Board Compensation: How To Know What’s Reasonable?
Originally posted February 2011.
In his January 14, 2011 article for the New York Times Deal Book (Community Health Seeks to Oust Tenet’s Board) Michael J. De La Merced quotes Community Health Care’s chairman and chief executive, Wayne T. Smith, as saying: “Tenet’s highly paid board has clearly demonstrated its entrenchment” when Tenet’s board rejected Community’s “$6-a-share cash-and-stock bid as undervalued…”. So we asked ourselves, are Tenet’s board members really “highly paid”?
According to Tenet’s 2010 Proxy Statement director compensation ranges from a high (for Mr. Kangas) of $404,000 to a “low” of $239,000 (for Messers. Garrison and Pettingill), with total Board compensation being $2,418,000. This is significant money by most people’s standards but the real question is not whether these members are highly paid in absolute terms, but whether they are appropriately paid in relationship to the performance of the company and in terms of the contribution they make to that performance.
Here are a few things about Board members (generalized, of course, but generally accurate):
• Compensation for most board members is just a small part of their overall wealth. And although we have never heard a board member say they would take on the job for no pay, most often pay is not the primary criteria for assuming the role.
• Boards are comprised of individuals who are smart people. The Board members have risen to levels of success in other organizations often reaching that of CEO’s. And most board members achieved their success with egos as large as (or even eclipsing) their great successes.
• Most board members want to be as successful in their board roles as they were (or perhaps are) in their other jobs. And they know their responsibility as a board member is to work on behalf of shareholders who want the best return on their investment at a reasonable risk. (Which would be, in the case of an acquisition, the highest purchase price possible).
So is Tenet’s board overpaid and does that in any way suggest that they are “entrenched”? Without a thorough examination of the company, its performance, the work that Board does, and the process for selecting and compensating Board members, those questions are hard to answer.

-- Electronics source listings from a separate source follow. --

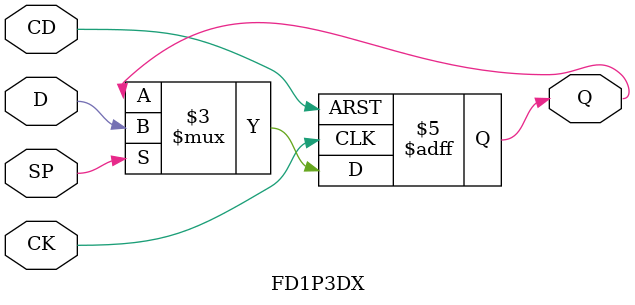
<source format=v>
module FD1P3DX(input D, CK, SP, CD, output reg Q);
	parameter GSR = "DISABLED";
	initial Q = 1'b0;
	always @(posedge CK or posedge CD)
		if (CD)
			Q <= 1'b0;
		else if (SP)
			Q <= D;
	specify
		$setup(D, posedge CK, 0);
		$setup(SP, posedge CK, 212);
		$setup(CD, posedge CK, 224);
`ifndef YOSYS
		if (CD) (posedge CLK => (Q : 0)) = 0;
`else
		if (CD) (CD => Q) = 0; 	// Technically, this should be an edge sensitive path
								// but for facilitating a bypass box, let's pretend it's
								// a simple path
`endif
		if (!CD && SP) (posedge CK => (Q : D)) = 336;
	endspecify
endmodule
</source>
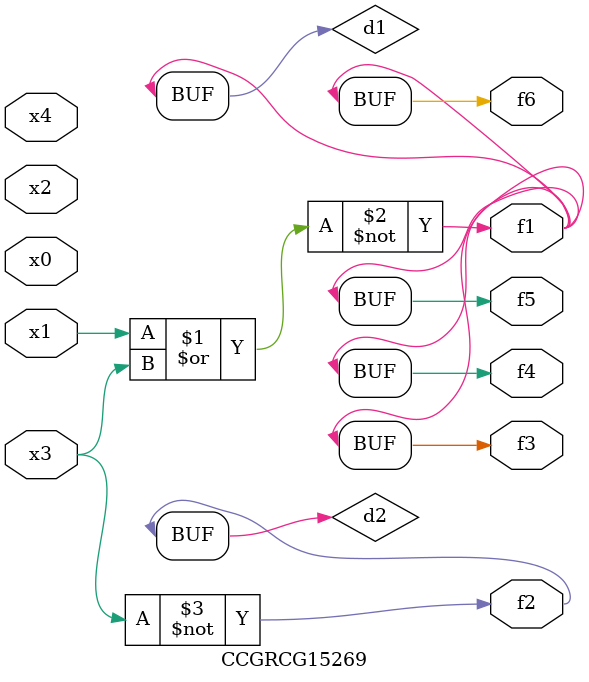
<source format=v>
module CCGRCG15269(
	input x0, x1, x2, x3, x4,
	output f1, f2, f3, f4, f5, f6
);

	wire d1, d2;

	nor (d1, x1, x3);
	not (d2, x3);
	assign f1 = d1;
	assign f2 = d2;
	assign f3 = d1;
	assign f4 = d1;
	assign f5 = d1;
	assign f6 = d1;
endmodule

</source>
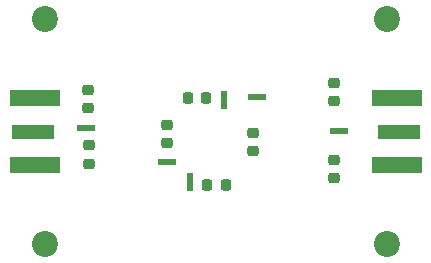
<source format=gbr>
%TF.GenerationSoftware,KiCad,Pcbnew,(6.0.1)*%
%TF.CreationDate,2022-02-12T11:42:24+00:00*%
%TF.ProjectId,LowPass_7mm,4c6f7750-6173-4735-9f37-6d6d2e6b6963,rev?*%
%TF.SameCoordinates,Original*%
%TF.FileFunction,Soldermask,Top*%
%TF.FilePolarity,Negative*%
%FSLAX46Y46*%
G04 Gerber Fmt 4.6, Leading zero omitted, Abs format (unit mm)*
G04 Created by KiCad (PCBNEW (6.0.1)) date 2022-02-12 11:42:24*
%MOMM*%
%LPD*%
G01*
G04 APERTURE LIST*
G04 Aperture macros list*
%AMRoundRect*
0 Rectangle with rounded corners*
0 $1 Rounding radius*
0 $2 $3 $4 $5 $6 $7 $8 $9 X,Y pos of 4 corners*
0 Add a 4 corners polygon primitive as box body*
4,1,4,$2,$3,$4,$5,$6,$7,$8,$9,$2,$3,0*
0 Add four circle primitives for the rounded corners*
1,1,$1+$1,$2,$3*
1,1,$1+$1,$4,$5*
1,1,$1+$1,$6,$7*
1,1,$1+$1,$8,$9*
0 Add four rect primitives between the rounded corners*
20,1,$1+$1,$2,$3,$4,$5,0*
20,1,$1+$1,$4,$5,$6,$7,0*
20,1,$1+$1,$6,$7,$8,$9,0*
20,1,$1+$1,$8,$9,$2,$3,0*%
G04 Aperture macros list end*
%ADD10RoundRect,0.225000X0.250000X-0.225000X0.250000X0.225000X-0.250000X0.225000X-0.250000X-0.225000X0*%
%ADD11C,2.200000*%
%ADD12R,1.500000X0.600000*%
%ADD13R,0.600000X1.500000*%
%ADD14RoundRect,0.225000X-0.250000X0.225000X-0.250000X-0.225000X0.250000X-0.225000X0.250000X0.225000X0*%
%ADD15RoundRect,0.225000X0.225000X0.250000X-0.225000X0.250000X-0.225000X-0.250000X0.225000X-0.250000X0*%
%ADD16R,3.600000X1.270000*%
%ADD17R,4.200000X1.350000*%
%ADD18RoundRect,0.225000X-0.225000X-0.250000X0.225000X-0.250000X0.225000X0.250000X-0.225000X0.250000X0*%
G04 APERTURE END LIST*
D10*
%TO.C,C4*%
X113411000Y-113500200D03*
X113411000Y-111950200D03*
%TD*%
D11*
%TO.C,H3*%
X103000000Y-122000000D03*
%TD*%
D12*
%TO.C,L1*%
X106481200Y-112189600D03*
X113381200Y-115089600D03*
%TD*%
D11*
%TO.C,H4*%
X132000000Y-122000000D03*
%TD*%
D13*
%TO.C,L2*%
X115328700Y-116759400D03*
X118228700Y-109859400D03*
%TD*%
D10*
%TO.C,C1*%
X106714800Y-110491400D03*
X106714800Y-108941400D03*
%TD*%
D12*
%TO.C,L3*%
X121010000Y-109548000D03*
X127910000Y-112448000D03*
%TD*%
D14*
%TO.C,C8*%
X127508000Y-114924200D03*
X127508000Y-116474200D03*
%TD*%
%TO.C,C2*%
X106765600Y-113665800D03*
X106765600Y-115215800D03*
%TD*%
%TO.C,C6*%
X120636400Y-112610600D03*
X120636400Y-114160600D03*
%TD*%
D15*
%TO.C,C5*%
X116678300Y-109702600D03*
X115128300Y-109702600D03*
%TD*%
D11*
%TO.C,H2*%
X132000000Y-103000000D03*
%TD*%
D16*
%TO.C,J2*%
X133000000Y-112500000D03*
D17*
X132800000Y-109675000D03*
X132800000Y-115325000D03*
%TD*%
D16*
%TO.C,J1*%
X102000000Y-112500000D03*
D17*
X102200000Y-109675000D03*
X102200000Y-115325000D03*
%TD*%
D10*
%TO.C,C7*%
X127508000Y-109946400D03*
X127508000Y-108396400D03*
%TD*%
D18*
%TO.C,C3*%
X116791100Y-117017800D03*
X118341100Y-117017800D03*
%TD*%
D11*
%TO.C,H1*%
X103000000Y-103000000D03*
%TD*%
M02*

</source>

From Grahall’s perspective, Board of Directors Compensation is best determined referencing the organizations’ environment, key stakeholders and business characteristics to provide the required linkage and rationale for the level of and use of retainers, meeting fees, stock, and chairman and committee fees. Using this approach, the Board’s Total Reward Strategy serves as an organization’s thoughtful, holistic rewards system, supporting its values, culture, processes and structure. Board of Directors Total Reward Strategy provides the framework for allocating reward elements taking into account three strategic axes: money, mix and messages that comprise the Board of Directors’ reward architecture.
The major elements of Grahall’s Board review methodology include: Total Board Cost, Relative Pay, Board and Member Contribution, Level of Performance and Reward Architecture (including Membership Rewards, Performance Based Rewards, Contribution Rewards and Role Based Rewards).
With that information a company, an investor, or an acquirer can fully evaluate a company’s Board and determine optimal compensation structure.